China’s new microchip-equipped passports contain a map that marks its claims over disputed waters and also show as its territory two Himalayan regions that India also claims.
The map means countries disputing the Chinese claims will have to stamp microchip-equipped passports of countless visitors, in effect acquiescing to the Chinese point of view. In response, India is issuing visas stamped with its own version of the borders, sources with knowledge of the dispute told Reuters.
China’s long-standing territorial disputes with Japan and Southeast Asian neighbours have grown heated in recent months. It reached a new pitch during the recent 21st Association of South East Asian Nations (ASEAN) summit where Japan and the Philippines insisted that it would call for international help from the US and other players if it was in their national interest in territorial disputes with China. A situation that was further tensed with US President Barrack Obama offering to mediate between China and ASEAN members over simmering regional issues.
On Thursday, the Philippines responded angrily to the new passports, saying Chinese carrying the document would be violating Philippine national sovereignty.
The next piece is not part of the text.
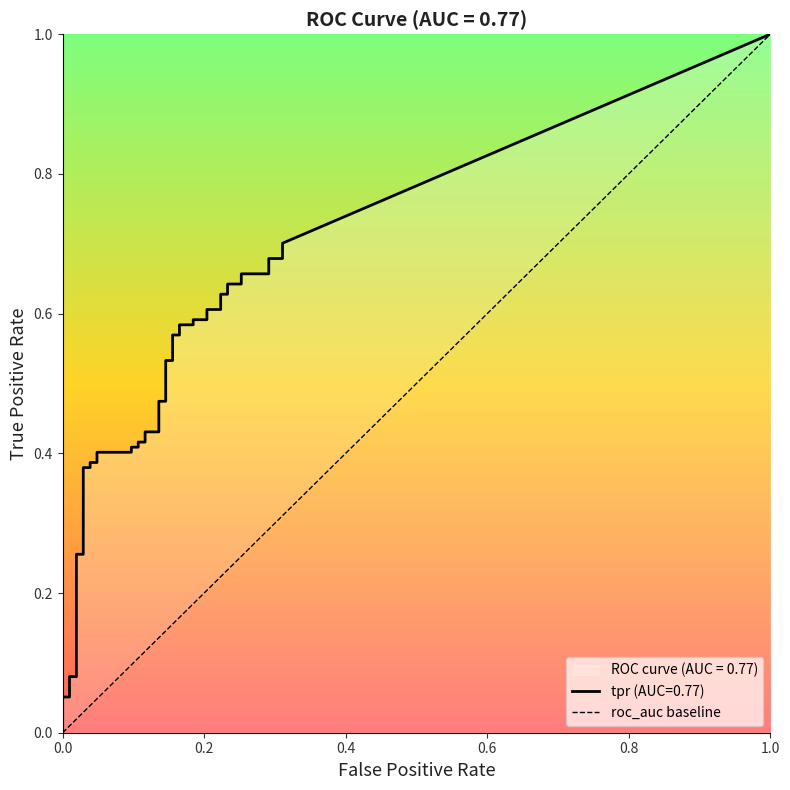

The tpr series shows 0.2 at 13. True or false?

False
India and China fought a brief, high-altitude border war in 1962 as readers would recall.
The nuclear-armed neighbours have held multiple rounds of talks to resolve their disputed Aksai Chin and Arunachal Pradesh regions where they fought the war but have made little progress.
In Beijing, Chinese Foreign Ministry Hua Chunying told a daily news briefing that China has selected the maps as background on the inside pages of the passports issued by the Ministry of Public Security in May.
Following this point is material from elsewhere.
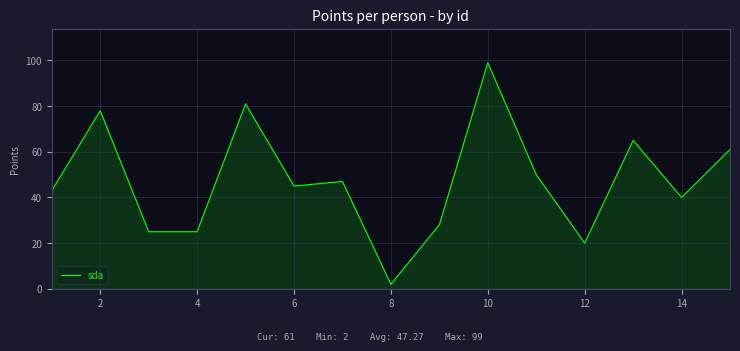

What is the maximum value shown in the chart?

99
Hua had insisted that the design is not targeting a specific country and noted that China hopes that the relevant countries take a “rational and sensible attitude… to avoid causing interference with normal Sino-foreign personnel exchanges”.
With the taking over of new heads of state, China is expected to become more aggressive in its regional demands. Sri Lanka as a country that is strongly dependent on both India and China for its stance on the world stage would no doubt find it challenging to maintain neutrality amid these increasing tensions.
In addition, with the upcoming UN sessions in Geneva and developing internal issues such as the impeachment of the Chief Justice and the possible repeal or adjustment of the 13th Amendment, Sri Lanka will need its allies even more. However, balancing out the two powers as President Mahinda Rajapaksa’s Government has been doing will become all the more difficult if China and India become more aggressive towards each other.
In such a background Sri Lanka will have to bush up its foreign engagement with other stakeholders of the international community and work towards implementing internal justice to find a stable platform to champion its causes from. It can only be hoped that such steps will be taken in advance so that Sri Lanka’s sovereignty will become stronger.